### Document excerpt
[Start of section]
Block

Blocks are the transaction units used by PyRogue for memory I/O.

At runtime, variables (especially pyrogue.RemoteVariable) are packed into one or more blocks. Read/write/verify operations are issued at block level, then values are mapped back to individual variables.

How Variables Use Blocks

For pyrogue.RemoteVariable:

  • each variable defines offset/bit mapping metadata

  • during device attach/build, device logic groups compatible remote variables into blocks

  • each variable gets _block pointing to the block that services it

  • transaction methods on Device/Root call block transactions, not per-variable raw bus operations

For pyrogue.LocalVariable:

  • each variable uses a local software block (pyrogue.LocalBlock) for in-memory set/get behavior

Access Path (RemoteVariable)

Typical read/write path:

  • user/API calls set or get on a variable

  • Device/Root APIs enqueue block transactions

  • block reads/writes memory through the device’s memory interface

  • completion/check updates variable state and notifications

In bulk operations, many variables can share one block transaction, improving access efficiency versus isolated per-variable transfers.

Block Helper API

PyRogue provides helper functions around block transaction flow:

  • pyrogue.startTransaction()

  • pyrogue.checkTransaction()

  • pyrogue.writeBlocks()

  • pyrogue.verifyBlocks()

  • pyrogue.readBlocks()

  • pyrogue.checkBlocks()

  • pyrogue.writeAndVerifyBlocks()

  • pyrogue.readAndCheckBlocks()

These helpers are used by device-level methods and are the preferred extension points for custom block sequencing.

Implementation Boundary (Python and C++)

The block API you call from PyRogue maps to the rogue.interfaces.memory runtime layer.
[End of section]
Resume the PyRogue blocks write-up from its final sentence and carry it forward in the same style.

### Excerpted data
[Start of section]
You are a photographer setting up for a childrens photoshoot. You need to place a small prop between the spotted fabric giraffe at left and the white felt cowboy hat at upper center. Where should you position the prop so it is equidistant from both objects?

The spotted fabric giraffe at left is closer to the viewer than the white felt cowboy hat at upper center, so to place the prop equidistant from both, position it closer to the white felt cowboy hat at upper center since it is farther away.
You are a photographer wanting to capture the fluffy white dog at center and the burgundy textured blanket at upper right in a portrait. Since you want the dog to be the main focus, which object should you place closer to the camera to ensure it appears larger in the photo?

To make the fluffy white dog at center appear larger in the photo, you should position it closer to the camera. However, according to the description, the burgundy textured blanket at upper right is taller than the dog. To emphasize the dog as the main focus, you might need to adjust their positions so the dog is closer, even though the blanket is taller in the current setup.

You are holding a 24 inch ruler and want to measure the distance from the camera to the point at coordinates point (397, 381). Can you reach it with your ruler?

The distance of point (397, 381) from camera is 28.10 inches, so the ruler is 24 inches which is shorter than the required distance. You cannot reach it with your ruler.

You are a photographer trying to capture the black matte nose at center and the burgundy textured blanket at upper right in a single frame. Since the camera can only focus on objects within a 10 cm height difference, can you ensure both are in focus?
[End of section]
### Answer to this task
In practice:

  • Python code invokes methods on pyrogue.Device / pyrogue.RemoteVariable

  • these route into block/variable objects exposed by rogue.interfaces.memory

  • the underlying C++ block/variable code handles transaction staging, read/write/verify behavior, stale tracking, packing/unpacking, and update notification triggers

Hub interaction

Blocks are transaction sources; Hubs are transaction routers.

During a transaction, Hub logic:

  • offsets addresses by local hub/device base

  • forwards transaction to downstream memory slave

  • splits transaction into sub-transactions when request size exceeds downstream max-access capability

This is why a variable-to-block transaction can still work cleanly across multi-level device trees with address translation.

For deeper internals and extension patterns, see:

Example

# Bulk read all blocks attached to a device
myDevice.readBlocks(recurse=True)
myDevice.checkBlocks(recurse=True)

# Variable-specific transaction (targets variable._block)
myDevice.writeBlocks(variable=myDevice.MyReg, checkEach=True)

Block/LocalBlock Class Documentation

See LocalBlock for generated API details.